This final recommendation, for future research on the effect of constant category threshold distances, a unique feature of the RSDM, brings up a final point of discussion for this study. We will briefly compare ten DCMs that are currently capable of handling polytomous item responses, to point out where the RSDM sits in the big picture. These models are (1) the NRDM, (2) the PC-DINA, (3) the general diagnostic model (GDM; von Davier, 2005), (4) the polytomous log-linear cognitive diagnosis model (P-LCDM; Hansen, 2013), (5) the sequential G-DINA model (SG-DINA; Ma & de la Torre, 2016), (6) the DINA model for graded data (DINA-GD; Tu et al., 2017), (7) the general polytomous diagnosis model (GPDM; Chen & de la Torre, 2018), (8) the ordinal response diagnostic model (ORDM; Liu & Jiang, 2018), (9) the modified ordinal response diagnostic model (MORDM; Liu & Jiang, 2018), and (10) the RSDM. We categorize the ten models in Table 14, on the basis of their reduced binary models and polytomous extension features. Eight of the models can be reduced to the LCDM if there are only two response options, whereas PC-DINA and DINA-GD can be reduced to the DINA model.

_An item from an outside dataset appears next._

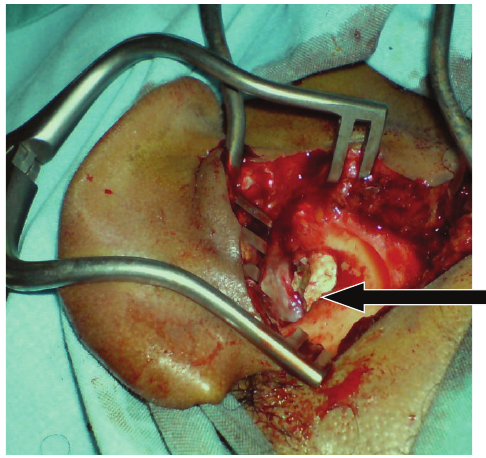
Figure 2: Largely pearly white mass expanding the mastoid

Since the DINA model is a special case of the LCDM, all eight of the LCDM-based models can be easily reduced to DINA-based models. Four models (i.e., the NRDM, the GDM, the SG-DINA, and the PC-DINA) can handle both nominal and ordinal item data, whereas the other six models, including the RSDM, incorporate the ordinal feature of item responses into the models, and thus can only handle ordinal item data. Among the six ordinal DCMs, three of them (i.e., the P-LCDM, the GPDM, and the DINA-GD) utilize the cumulative approach in which we model the probability of selecting a particular response option and all higher ones, given respondents’ attribute profile. The other three models (i.e., the ORDM, the MORDM, and the RSDM) utilize the divide-by-total approach, in which we model the ratio of selecting a particular response option divided by the sum of these values across all response options.

Table 14 Relationship between current DCMs for polytomous item data

To conclude, although polytomous DCMs have been developed and applied to psychological tests (e.g., Templin & Henson, 2006), the majority of model development and applications of DCMs are thriving in educational testing scenarios. We hope that the RSDM can be useful for classifying individuals on psychological rating scales such as personality tests and diagnostics of behavioral/mental disorders.